**SELECTED TEXT**
┄┄┄┄┄┄┄┄┄┄┄┄┄┄┄┄┄┄┄┄
We're actually just starting to dig into this over here, too.  There's a system we've inherited, but it's not entirely functional for our department, and we're likely going to be rebuilding from the ground up.

There's a polygon FC in our Enterprise called "RecordDrawings" that (in theory) has all the plans relevant to the Storm Sewer, Sanitary Sewer, and Water systems.  (The first of those collections is the one that's least-functional at the moment).

There's also a tool floating around that a few people in the Sanitary & Water groups have that'll read a selected polygon on that feature class, go find the georeferenced document on the server, and plop it into the map for them to look at.  Very few of our georeferenced Storm files are currently available, though.

 

Some pitfalls we've seen with this solution:

  1. The georeferenced drawings & the server are only available if you're in the office.  They can't currently be viewed from the field.
  2. Sanitary/Water and Storm are in two different departments, each with separate servers holding drawings.  Makes it difficult to collaborate and is part of the reason the Storm stuff is behind-the-times on this.
  3. When the plans were digitized & georeferenced, the extents weren't always the best.
    1. Some include things like elevation graphs that sat below a linear map; it'll make you think a drawing is going to cover your area, but it turns out it's a street over, instead.
┄┄┄┄┄┄┄┄┄┄┄┄┄┄┄┄┄┄┄┄
**TASK ITEM**
Condense the paragraph of the record drawings passage that begins "There's also a tool floating around" into a short bulleted list of its main facts. The rows have no connection to the record drawings passage.
┄┄┄┄┄┄┄┄┄┄┄┄┄┄┄┄┄┄┄┄
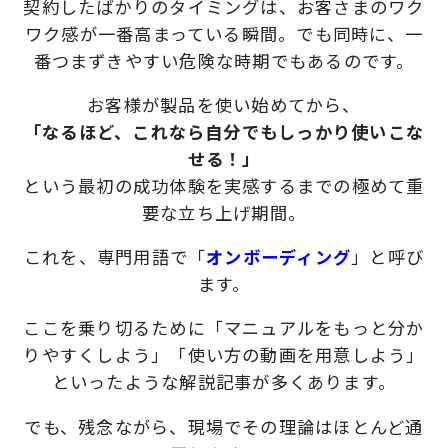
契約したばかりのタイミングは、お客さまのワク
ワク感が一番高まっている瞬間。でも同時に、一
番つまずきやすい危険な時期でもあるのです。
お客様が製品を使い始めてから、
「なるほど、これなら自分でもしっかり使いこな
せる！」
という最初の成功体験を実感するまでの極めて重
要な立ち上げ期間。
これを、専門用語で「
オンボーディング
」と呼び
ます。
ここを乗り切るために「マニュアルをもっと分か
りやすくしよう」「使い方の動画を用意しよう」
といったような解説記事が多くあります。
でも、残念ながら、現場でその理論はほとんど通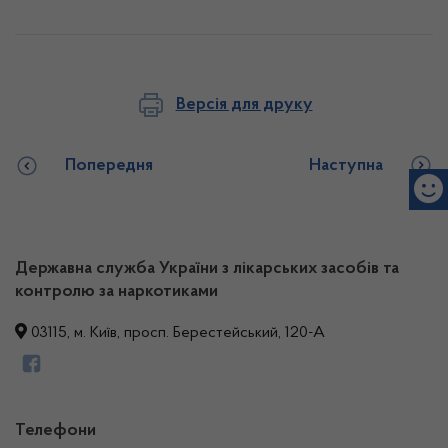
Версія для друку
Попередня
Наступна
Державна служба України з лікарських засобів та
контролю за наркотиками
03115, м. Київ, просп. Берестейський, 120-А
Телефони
┄┄┄┄┄┄┄┄┄┄┄┄┄┄┄┄┄┄┄┄
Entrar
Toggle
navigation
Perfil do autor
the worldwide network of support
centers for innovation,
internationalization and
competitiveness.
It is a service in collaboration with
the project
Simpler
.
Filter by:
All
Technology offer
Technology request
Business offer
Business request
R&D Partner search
┄┄┄┄┄┄┄┄┄┄┄┄┄┄┄┄┄┄┄┄
**EXERCISE ANSWER**
- A few people in the Sanitary and Water groups have a tool.
- The tool reads a selected polygon on the feature class, finds the matching georeferenced document on the server, and adds it to the map for viewing.
- Very few georeferenced Storm files are currently available.